Tout serait bien s’il n’y avait pas Martial, l’universitaire, le prof de maths, le râleur au mauvais esprit. Il dit qu’on a rien à foutre ici, que l’Algérie Française c’est de la connerie, qu’il comprend les fellouz et qu’on finira par se tirer de cette terre qui ne nous appartient pas, et que le plus tôt sera le mieux. François ne sait pas comment lui répondre, c’est toujours Martial qui a le dernier mot. Un jour, Gros Pierrot est venu à son aide, « Toi le marxiste, tu nous fais chier avec tes boniments, alors tu la fermes ou tu vas avoir mon poing dans la gueule ! ». Martial est parti dans son coin en disant « Bravo la démocratie ». « Ici c’est l’armée, on est là pour défendre la France, pas pour la saboter ». François, heureux de sa réplique, a été applaudi par les autres gars.

Rentré trois semaines en perm’ après un an d’Algérie, il a eu du mal à se réadapter à la vie en France. L’ambiance fraternelle de la compagnie, le soleil, la beauté des paysages lui manquaient. Pour dire vrai, il s’est ennuyé. Son amie Jeannine, lui a dit en riant qu’il était amoureux de son capitaine tellement il en parlait et vivement que cette guerre finisse pour qu’il rentre définitivement. Il n’a pas dit pas à Jeannine qu’il avait l’intention de signer à nouveau pour cinq ans. Il n’a pas dit non plus que son capitaine le ferait bientôt passer sergent-chef.

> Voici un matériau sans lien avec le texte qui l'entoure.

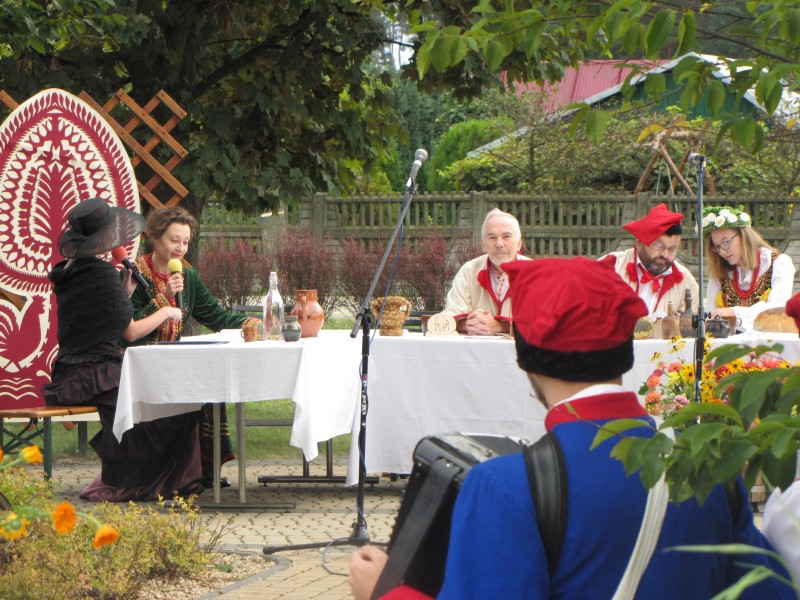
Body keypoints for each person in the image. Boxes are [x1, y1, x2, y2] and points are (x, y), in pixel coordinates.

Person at [349, 256, 794, 599]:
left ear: (524, 357)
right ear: (626, 351)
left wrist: (387, 593)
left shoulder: (506, 486)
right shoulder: (708, 467)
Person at [42, 198, 203, 502]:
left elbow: (98, 322)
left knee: (163, 397)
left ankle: (158, 478)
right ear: (104, 236)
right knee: (175, 400)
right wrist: (166, 311)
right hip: (97, 376)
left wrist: (124, 294)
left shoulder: (68, 271)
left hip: (69, 375)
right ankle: (147, 481)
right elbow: (130, 332)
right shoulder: (102, 273)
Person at [124, 205, 260, 488]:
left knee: (210, 383)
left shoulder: (189, 276)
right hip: (141, 362)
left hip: (173, 360)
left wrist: (253, 322)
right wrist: (164, 297)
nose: (181, 248)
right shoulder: (135, 273)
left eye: (186, 242)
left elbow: (216, 317)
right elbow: (128, 327)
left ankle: (203, 469)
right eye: (174, 240)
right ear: (155, 238)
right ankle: (169, 471)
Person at [703, 205, 796, 332]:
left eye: (726, 242)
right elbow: (711, 314)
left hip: (768, 342)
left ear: (744, 235)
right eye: (717, 247)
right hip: (727, 343)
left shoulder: (779, 264)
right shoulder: (720, 271)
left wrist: (735, 313)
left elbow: (777, 309)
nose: (722, 251)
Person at [442, 208, 531, 334]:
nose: (499, 244)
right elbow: (450, 316)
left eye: (506, 236)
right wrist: (468, 325)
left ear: (519, 244)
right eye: (492, 237)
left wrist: (501, 326)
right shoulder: (469, 271)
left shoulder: (537, 274)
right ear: (483, 245)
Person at [602, 203, 699, 317]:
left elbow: (691, 323)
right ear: (639, 243)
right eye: (658, 246)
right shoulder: (611, 266)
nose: (665, 254)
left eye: (672, 249)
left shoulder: (686, 281)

François à peine rentré de permission, la compagnie part en opération. Martial est devenu encore plus agressif, maintenu sous les drapeaux après la durée légale. Il ne cesse de dire que c’est contraire à toutes les lois. Les accrochages se multiplient, la compagnie a déjà eu trois blessés, dont un grave – Jean a reçu une balle dans la colonne vertébrale, il sera à vie dans un fauteuil roulant – . La section s’est renouvelée, François s’est affirmé, il se sent bien dans sa peau.
Nouvel accrochage, ça canarde de tous les côtés. La compagnie fait un prisonnier, un homme blessé à la jambe. Le soir, au bivouac, après avoir interrogé le prisonnier, le capitaine appelle François. « On est encore en opération pour plusieurs jours, je ne peux pas avoir un prisonnier dans les pattes. Après la soupe, tu l’emmènes en corvée de bois avec Felstein et Boutard ». Felstein, c’est Martial, et Boutard c’est Gros Pierrot. Pour la première fois, François ose répondre à son capitaine :
« Ce ne serait pas mieux de ramener le prisonnier au cantonnement ?

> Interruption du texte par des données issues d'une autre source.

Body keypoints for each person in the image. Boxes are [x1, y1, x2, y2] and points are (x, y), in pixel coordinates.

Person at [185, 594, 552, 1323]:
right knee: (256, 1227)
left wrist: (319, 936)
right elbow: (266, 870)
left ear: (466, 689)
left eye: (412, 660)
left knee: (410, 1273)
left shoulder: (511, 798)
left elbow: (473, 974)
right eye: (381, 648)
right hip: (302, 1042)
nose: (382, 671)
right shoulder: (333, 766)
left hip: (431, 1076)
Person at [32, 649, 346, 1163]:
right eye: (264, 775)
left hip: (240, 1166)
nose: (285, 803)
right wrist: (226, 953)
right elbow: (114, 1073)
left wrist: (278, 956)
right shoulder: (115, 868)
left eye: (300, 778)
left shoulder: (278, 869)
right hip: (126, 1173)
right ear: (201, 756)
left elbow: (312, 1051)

— Sergent Bonneval, c’est un ordre, pas une proposition ». François claque des — Oui, mon capitaine. »
François claque des talons. Il appelle Martial et Gros Pierrot. « On emmène le fellouz en corvée de bois ». Martial proteste, « Ordre du capitaine » aboie François. Ils partent tous les trois avec le prisonnier que sa blessure fait boiter. À trois cent mètres du bivouac, François s’arrête, ça sera bien ici. Le prisonnier blême, se jette à genoux et supplie la tête levée vers le ciel qui s’assombrit. Comme souvent, la nuit est magnifique avec un vent léger levé après la tombée du jour, la température est douce. François s’écarte du prisonnier et se tourne vers Martial « Martial, à toi l’honneur ». « Je refuse, je ne suis pas un assassin, c’est contraire aux lois de la guerre de tuer un prisonnier, tu peux m’envoyer en cour martiale, je m’en fous, c’est plutôt toi et ton foutu capitaine qui seront condamnés » et d’un geste sec il enlève le chargeur de son PM. « On n’est pas en guerre, c’est un terroriste » dit Gros Pierrot. Sans un mot, François abat le prisonnier d’une balle dans la tête. Cette nuit-là, il ne peut dormir. Il revoie le regard du prisonnier, il entend Martial le traiter d’assassin, son geste lui fait horreur.

Le sergent chef François Bonneval a quitté l’armée à la fin de son temps. Il n’a jamais pu parler à Jeannine et à leurs enfants de la corvée de bois.